Tuesday, December 19, 2006

silence, part 2 (or jazz as silence)


(photo of trumpeter, Clark Terry - by Ron Hudson)
In my explorations of Merton’s understanding of “Silence”, I have come upon a couple of quotes to share here. My sense is that Merton’s Silence is more related to solitude and listening, than to the absence of sound, and is, perhaps, rooted in the “prayer of the heart” of the Desert Fathers (and the Zen language of “Emptiness”).

Silence is not, not talking; silence is communication

In 1956 Merton had been a monk at Gethsemani for 15 years. Though he was still committed to his life as a monk, he was no longer infatuated with the monastic life. The honeymoon was over; he could see the problems and illusions.

During these years at Gethsemani the “Rule of Silence” was in effect (it has since been relaxed during certain hours). The monks lived and worked in close proximity to each other, and there was little privacy or time for solitude. In a strange way, the Rule of Silence served at times to make the lack of privacy more extreme.

In his journal he writes:


“What a disaster to build the contemplative life on the negation of communication. That is what, in fact, our silence often is – because we are obscuring it without really wanting it (yet needing it nonetheless) and without understanding what it is all about. That is why there is so much noise in a Trappist monastery. The infernal clatter and hullabaloo, the continual roar of machinery, the crash of objects falling from the hands of distraught contemplatives – all this protests that we hate silence with all our power because, with our wrong motives for seeking it, it is ruining our lives. Yet the fact remains that silence is our life – but a silence which is communication and better communication than words! If only someone could tell us how to find it!

The worse part of all is that we think we know.

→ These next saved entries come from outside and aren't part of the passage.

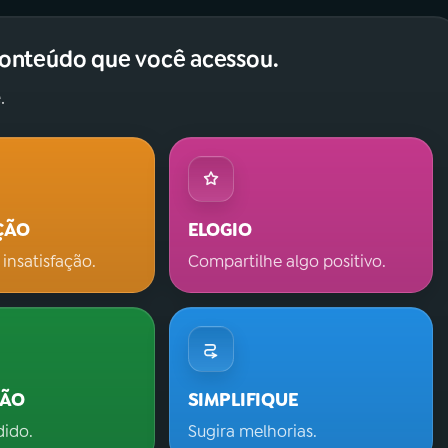
conteúdo que você acessou.
.
ÇÃO
ELOGIO
 insatisfação.
Compartilhe algo positivo.
ÇÃO
SIMPLIFIQUE
dido.
Sugira melhorias.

What we have found is our own noise.

No, that is not true. The Paradox is that in spite of all, we have found God and that is probably the trouble. Such a discovery is altogether too much and we beat a hasty retreat into any kind of protection.
(A SEARCH FOR SOLITUDE, August 19, 1956, p. 71)


Jazz as Silence

In early 1968 Merton was in Louisville taking care of some legal work related to his writings. He stayed for dinner with some friends, and later they went to a new jazz place that had opened in an old warehouse building on Washington Street:


“…Clark Terry, a trumpeter who was with Ellington, is there for four days. It was very satisfying. The only problem – Tommie had invited a lot of people who were not really interested in jazz and who sat around garrulously talking when I wanted to listen. One man kept asking me to *justify* it, explain what could possibly be good about it, instead of listening to it. Still, it was good. The players were stacked up on a high stage in the middle of everyone but facing a wall, practically. It is a long high narrow cellar. Power and seriousness of the jazz. As if they were playing for their own sake and for the sound’s sake and had no relationship to the people around them. And yet for the most part everyone seemed to like it. Without understanding that here was one place in Louisville where something was definitely being done and said. Ron Seitz came with Sally, and Pat Huntington was with me as we formed an enclave of appreciation – maybe. Anyway, that was one place where I felt at home, if only I weren’t in a crowd of uninvolved people. It would have been better at a table, two or three, with nothing to say.”